Et en effet, au début de la matinée, lorsque je m'en allai, tout pensif et presque heureux vers la maison de Frantz qu'Yvonne de Galais m'avait jadis montrée déserte, j'aperçus de loin une manière de jeune ménagère en collerette, qui balayait le pas de sa porte, objet de curiosité et d'enthousiasme pour plusieurs petits vachers endimanchés qui s'en allaient à la messe... (GM, p. 328)

La frustration est optimale pour le lecteur puisque la scène est coupée juste avant que nous puissions enfin voir ce couple heureux ensemble. L'histoire d'amour entre Frantz et Valentine est à l'origine même de l'histoire du Grand Meaulnes puisque ce sont leurs noces qui ont été l'occasion d'organiser la fête magique durant laquelle Meaulnes a rencontré Yvonne. Pourtant, durant tout le roman, nous ne les avons jamais vu ensemble. La fin du roman matérialise donc la frustration du lecteur qui ne peut qu'imaginer pour satisfaire sa curiosité.
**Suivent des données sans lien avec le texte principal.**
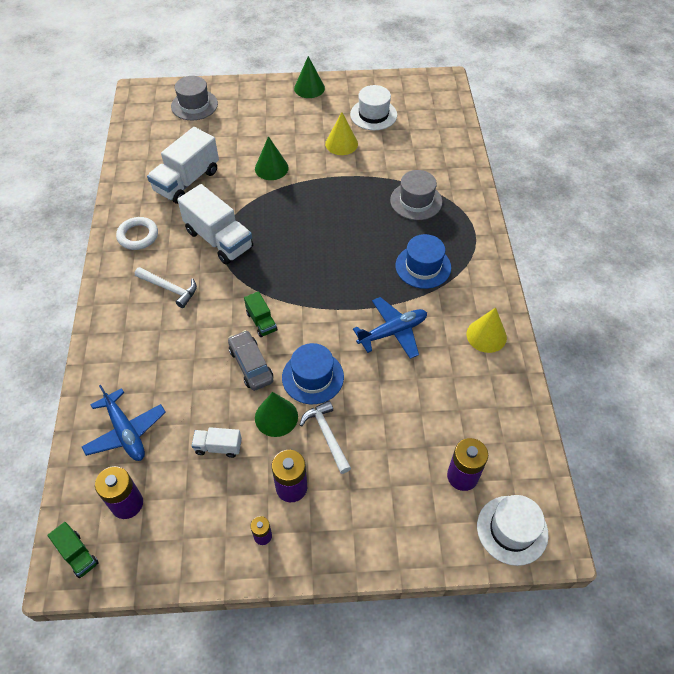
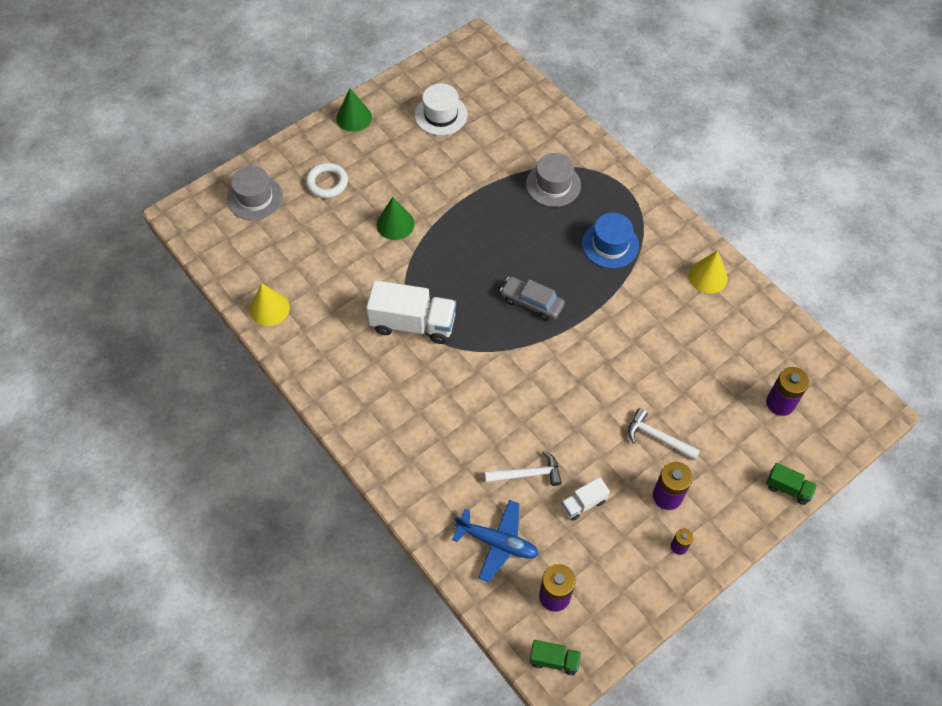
camera: 35 degrees left, 5 degrees up
(138, 236) = (333, 365): white ring -> white ring (327, 183)
(170, 289) = (413, 397): white hammer -> white hammer (528, 474)
(187, 181) = (326, 283): white truck -> none
(251, 365) = (547, 419): grey car -> grey car (531, 302)
(261, 321) = (521, 376): green truck -> green truck (788, 488)
(276, 417) = (606, 449): green cone -> none
(312, 377) = (605, 397): blue hat -> none
(341, 144) = (438, 162): yellow cone -> yellow cone (269, 308)
(392, 332) = (634, 318): blue plane -> none
(512, 530) = (843, 420): white hat -> none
Il devient un pendant de l'auteur. De la même façon, Les Faux-Monnayeurs demande au lecteur de participer à l'écriture du roman dans la mesure où il s'achève en donnant une multiplicité d'informations qui laisse présager d'autres événements à venir, événements que le lecteur peut imaginer. Les dernières lignes du roman d'André Gide peuvent correspondre à une sorte de bilan des intrigues qu'opère Édouard à travers son journal. En effet, nous apprenons par exemple que Bernard est rentré au domicile familial : « J'apprends par Olivier que Bernard est retourné chez son père ; et ma foi, c'est ce qu'il avait de mieux à faire. » (FM, p. 378) Il s'agit précisément de la conclusion de l’œuvre dans la mesure où le roman commençait justement avec la fugue de ce même personnage. Toutefois, c'est une information donnée sans précision, nous ignorons dans quelles conditions ce retour s'est effectué.
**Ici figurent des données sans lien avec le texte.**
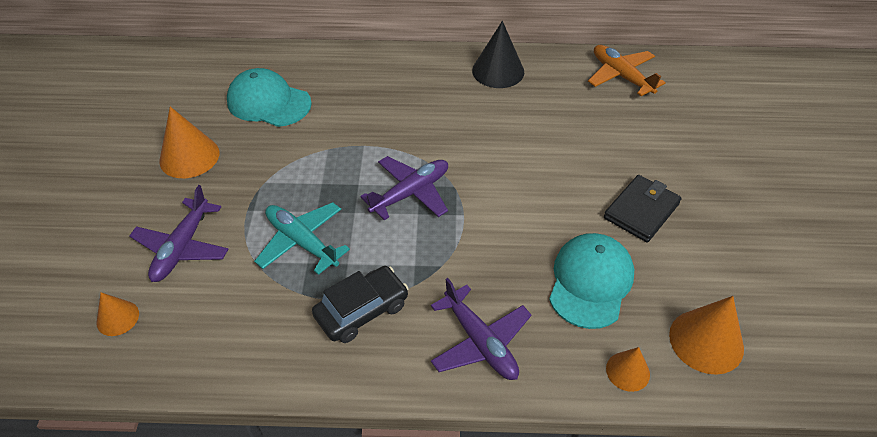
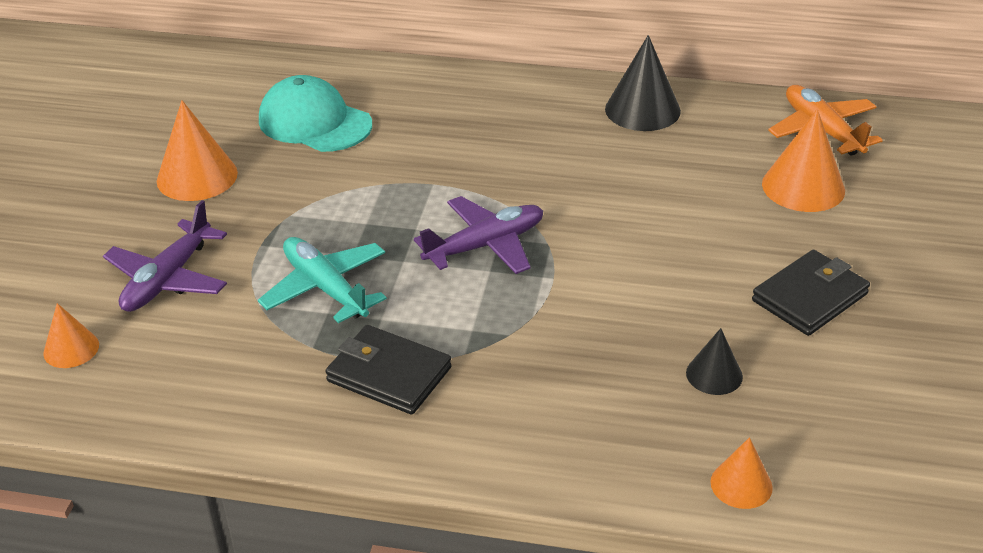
camera: 10 degrees right, 10 degrees down
(362, 310) = (389, 374): black car -> black wallet
(480, 342) = (542, 427): purple plane -> none
(590, 282) = (714, 374): turquoise cap -> black cone
(706, 341) = (864, 462): orange cone -> orange cone (803, 187)

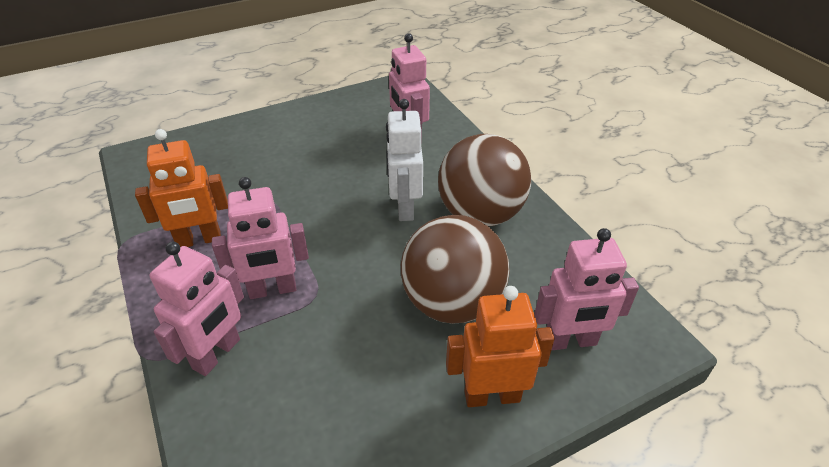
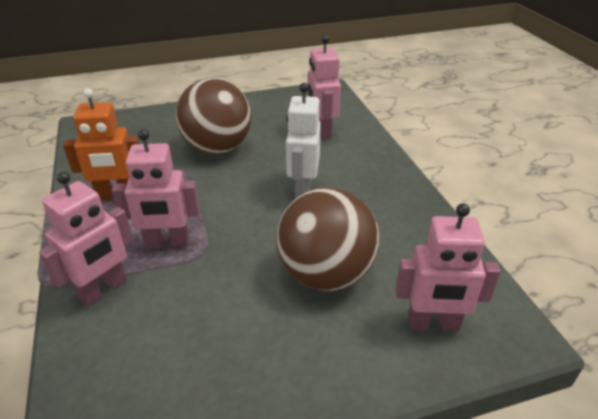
camera: 10 degrees right, 5 degrees down
(480, 214) = (371, 202): brown ball -> brown ball (217, 148)
(492, 395) = (343, 362): orange robot -> none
Informer le lecteur de manière si succincte attise sa curiosité sans l'apaiser : une nouvelle fois, le lecteur est libre de participer à l'écriture du roman pour l'achever véritablement.
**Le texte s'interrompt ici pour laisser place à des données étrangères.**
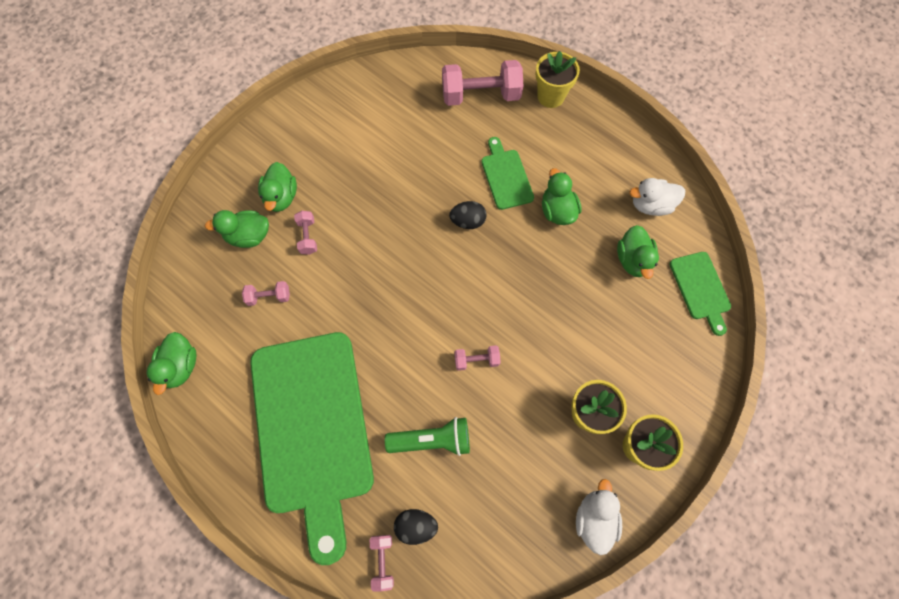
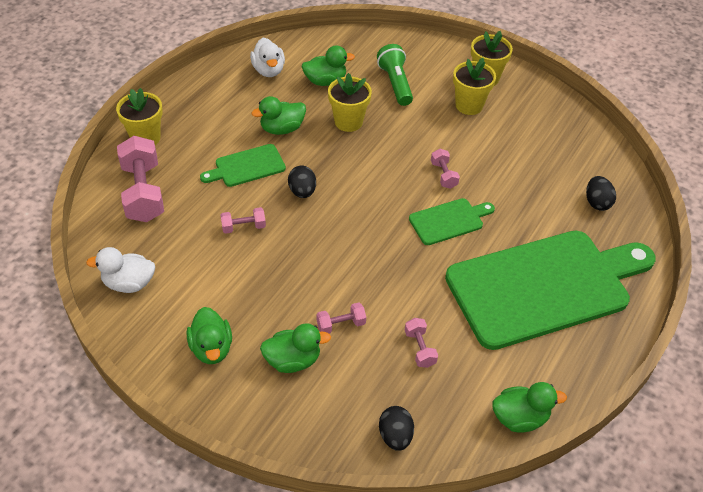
camera: 100 degrees left, 20 degrees down
(193, 263) = (395, 436): none -> black egg
(249, 236) = (349, 384): green duck -> green duck (211, 348)
(383, 561) = (632, 221): pink dumbbell -> pink dumbbell (243, 227)
(432, 440) = (524, 199): green flashlight -> green flashlight (395, 83)
(565, 275) = (348, 122): none -> yellow flower pot
(594, 518) = (548, 101): white duck -> white duck (129, 283)
(700, 289) = (345, 44): green cutting board -> green cutting board (449, 221)

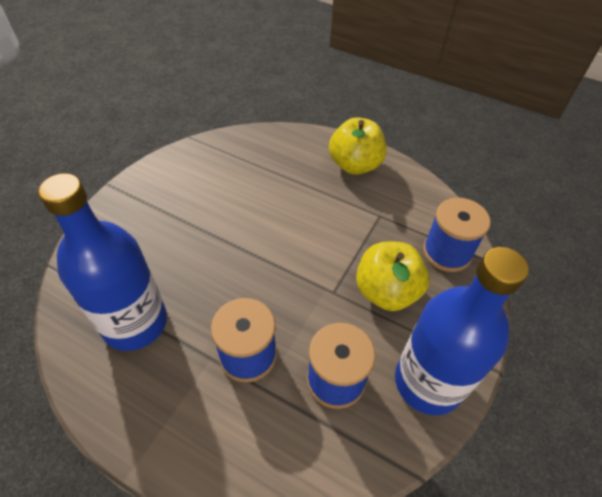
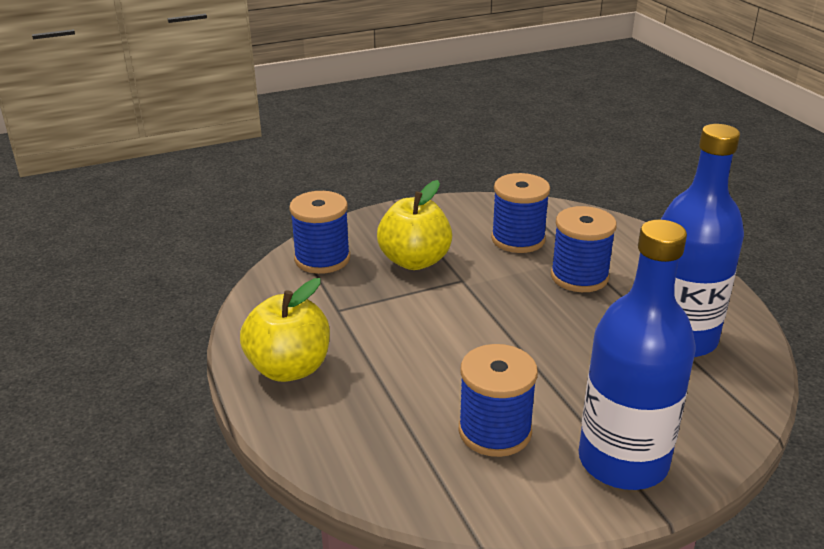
camera: 140 degrees left, 20 degrees down
(218, 185) = (495, 431): none -> blue spool
(428, 382) = (450, 214): blue bottle -> blue bottle (623, 461)

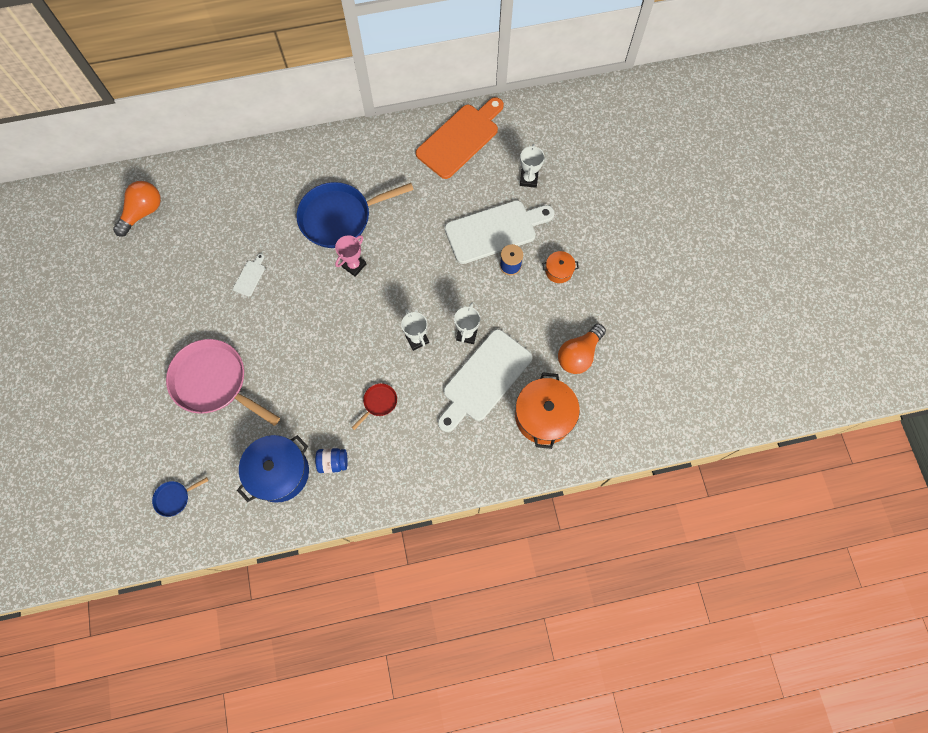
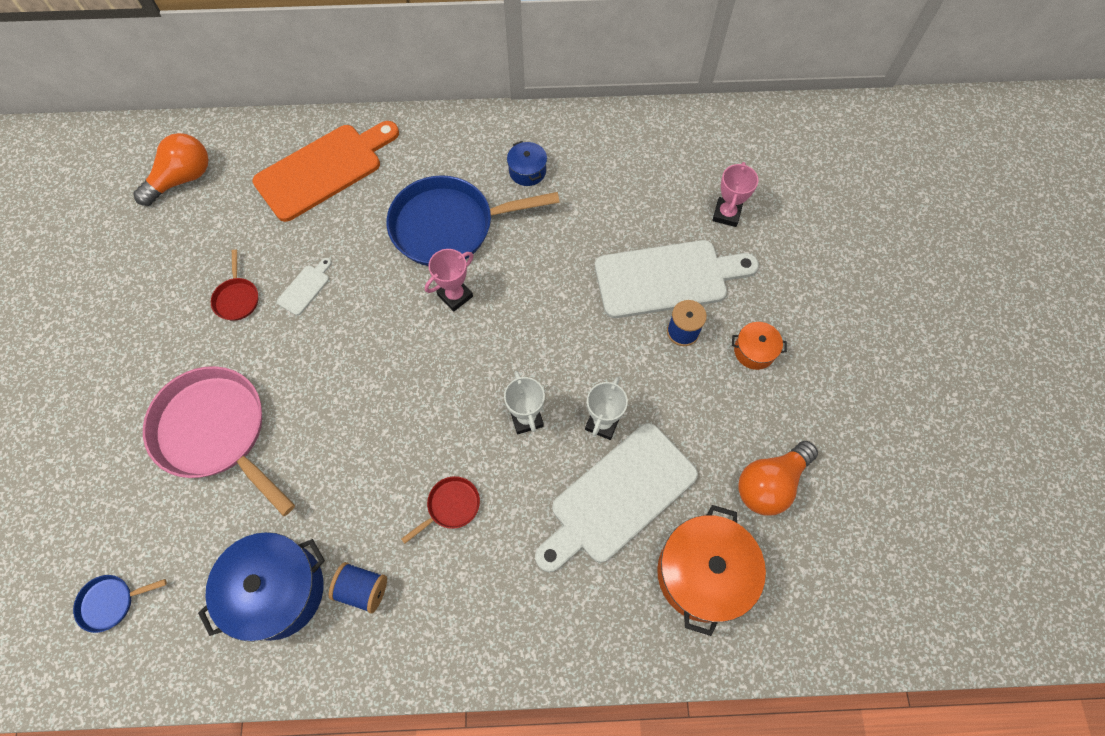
camera: 10 degrees right, 5 degrees down
(205, 291) = (237, 298): none -> red pan
(333, 462) = (362, 589): blue jar -> blue spool
(387, 169) = (527, 171): none -> blue pot
(460, 139) = (637, 146): orange cutting board -> orange cutting board (324, 170)
(528, 179) = (726, 214): white trophy -> pink trophy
Si les événements racontés dans les chapitres finaux respectifs des deux œuvres stimulent la curiosité du lecteur en étant flous, les dernières phrases des romans, elles, laissent véritablement en suspens la suite de l'histoire. En effet, Le Grand Meaulnes et Les Faux-Monnayeurs se terminent avec une fin ouverte, c'est-à-dire, une fin qui laisse la place à une suite en initiant une nouvelle intrigue. Dans Les Faux-Monnayeurs, Édouard affirme finalement : « Je suis bien curieux de connaître Caloub » (FM, p. 378). Faire de cette réflexion la phrase ultime montre bien que la fin de ce roman laisse la possibilité au lecteur d'imaginer de nouvelles aventures mettant en scène une possible relation amoureuse entre Édouard et Caloub. Dans Le Grand Meaulnes, François a, une nouvelle fois, une posture très proche du lecteur dans la mesure où il termine son récit en prétextant imaginer une suite alors même qu'il connaît les véritables événements : « Et déjà je l'imaginais, la nuit, enveloppant sa fille dans un manteau, et partant avec elle pour de nouvelles aventures. » (GM, p. 329) En tant que lecteur, nous sommes donc conduit à suivre cette dynamique de lecture et à écrire dans nos esprits le prolongement de cette histoire. La construction des chapitres finaux des romans d'Alain-Fournier et d'André Gide pousse ainsi le lecteur à devenir co-écrivain. Mais le lecteur prend également cette place de collaborateur étroit avec l'écrivain lorsqu'il choisit sous quelle perspective il interprète l’œuvre.